Il résultait d’une jurisprudence constante de la Cour de cassation que la rente majorée accordée à la victime d’un accident du travail ou d’une maladie professionnelle à la suite de la reconnaissance de la faute inexcusable[1] de l’employeur, réparait :

  • D’une part, la perte de gains professionnels et l’incidence professionnelle de l’incapacité ;
  • D’autre part, le déficit fonctionnel permanent pouvant être défini comme le préjudice personnel subi par la victime, c’est-à-dire les souffrances physiques et morales endurées après consolidation dans le déroulement de sa vie quotidienne (extrait du communiqué de la Cour de cassation concernant les deux arrêts du 20/01/2023, n° 21-23.947 et n° 20-23.673). A noter que le déficit fonctionnel permanent constitue l’un des chefs de préjudice prévus par la nomenclature Dintilhac, barème de référence dans l’indemnisation des victimes de dommages corporels.

Ainsi, les victimes ne pouvaient obtenir réparation des souffrances physiques et morales endurées qu’à la condition de prouver que celles-ci n’avaient pas été indemnisées par la rente accordée.

Par deux arrêts du 20 janvier 2023 publiés à la fois au Bulletin et au Rapport annuel de la Cour de cassation et ayant donc vocation à acter le revirement de jurisprudence intervenu et à fixer sa jurisprudence, la Haute juridiction précise que « la rente ne répare pas le déficit fonctionnel permanent ». Les victimes d’un accident du travail ou d’une maladie professionnelle résultant de la faute inexcusable de l’employeur pourront désormais obtenir, outre la majoration de la rente, l’indemnisation du préjudice résultant du handicap dont elles souffrent dans le déroulement de leur vie quotidienne (outre les préjudices esthétiques et d’agrément ainsi que la perte ou la diminution des possibilités de promotion professionnelle dont l’indemnisation est d’ores et déjà admises, en plus de la majoration de la rente).

La Cour de cassation prend le soin, dans son arrêt, d’expliquer les raisons de ce revirement :

  • Si la jurisprudence antérieure visait à éviter les situations de double indemnisation du préjudice, force est de constater – comme a pu le souligner une partie de la doctrine – que la réparation du déficit fonctionnel permanent se concilie difficilement avec le caractère forfaitaire de la rente calculée en appliquant au salaire de référence le taux d’incapacité permanent constaté. En effet, si ce mode de calcul parait adapté pour indemniser la perte de gains professionnels et l’incidence professionnelle de l’incapacité, il parait impropre à indemniser le handicap subi par la victime dans le déroulement de sa vie quotidienne et notamment les souffrances physiques et morales subies dans ce cadre.
  • La jurisprudence antérieure faisait peser sur les victimes la charge de la preuve d’un préjudice lié au déficit fonctionnel permanent non indemnisé par la majoration de la rente, preuve qui s’avérait particulièrement difficile à rapporter.
  • Le Conseil d’état avait adopté, de manière constante, une jurisprudence contraire à celle de la Cour de cassation considérant que la majoration de la rente a pour objet exclusif de réparer les pertes de gains professionnels et l’incidence professionnelle de l’incapacité, à l’exclusion du déficit fonctionnel permanent.
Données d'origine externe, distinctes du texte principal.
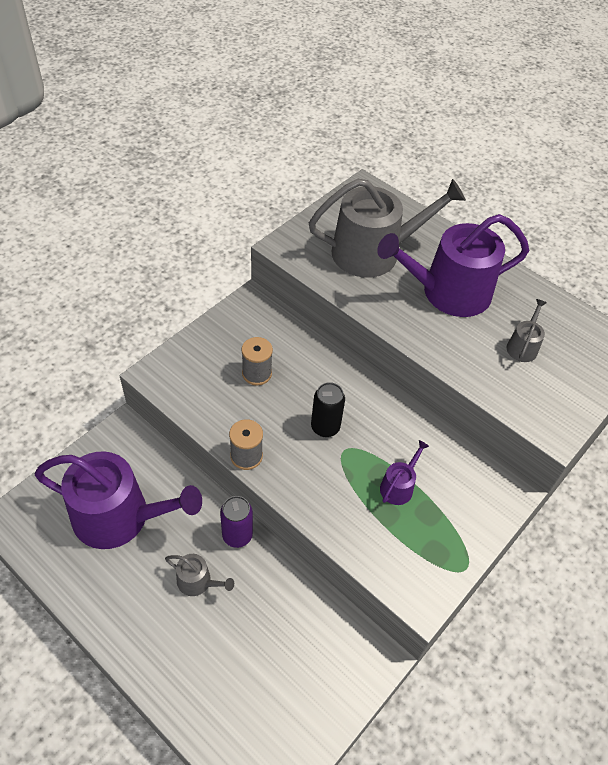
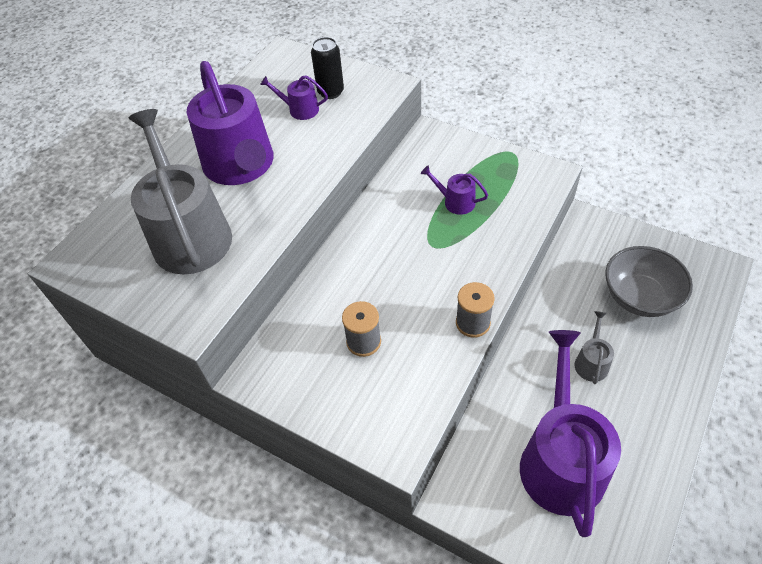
camera: 95 degrees left, 0 degrees up
purple can [220,496,253,548] -> none
black can [311,382,345,437] -> black can moved to [311,37,344,99]
grey watering can [506,299,547,362] -> purple watering can [260,76,328,120]
none -> grey bowl [605,246,693,317]

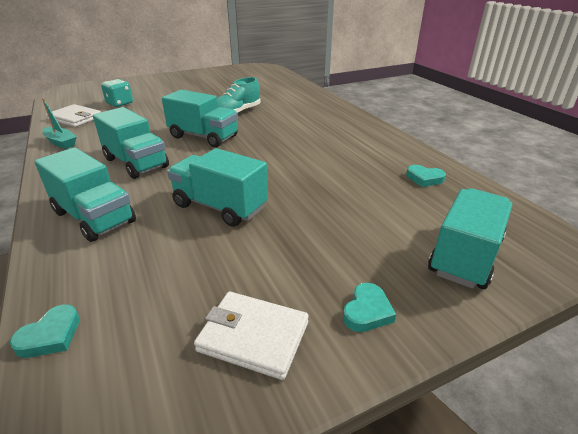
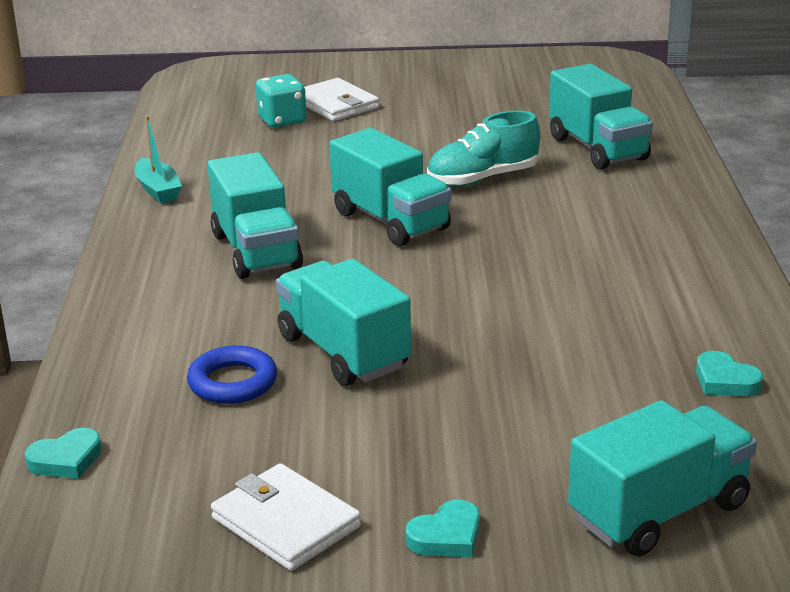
camera: 25 degrees right, 5 degrees down
turquoise truck [35,147,136,242] -> turquoise truck moved to [549,64,653,170]
white wallet [46,104,101,127] -> white wallet moved to [304,78,379,121]
none -> blue ring [187,345,277,404]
Du fait de ce revirement de jurisprudence, l’indemnisation des victimes d’accident du travail ou de maladie professionnelle consécutif à une faute inexcusable de l’employeur sera majorée, et, par voie de conséquence, le coût supporté par l’employeur augmenté. Cette décision conduit donc à rappeler l’impérieuse nécessité, pour les employeurs, de veiller au respect des règles de sécurité au sein de l’entreprise. Il leur appartient notamment de mettre en place une politique de prévention et d’en conserver la preuve dans la mesure où cela pourra leur permettre, le cas échéant, d’échapper à la reconnaissance d’une faute inexcusable et donc à l’indemnisation intégrale du préjudice subi par la victime. Il est, par ailleurs, vivement conseillé de veiller à ce que les conséquences de la faute inexcusable soient couvertes par la police d’assurance responsabilité civile de l’entreprise.

[1] Faute commise par l’employeur qui, alors qu’il avait conscience du danger auquel était exposé un salarié, n’a pas pris les mesures pour l’en préserver.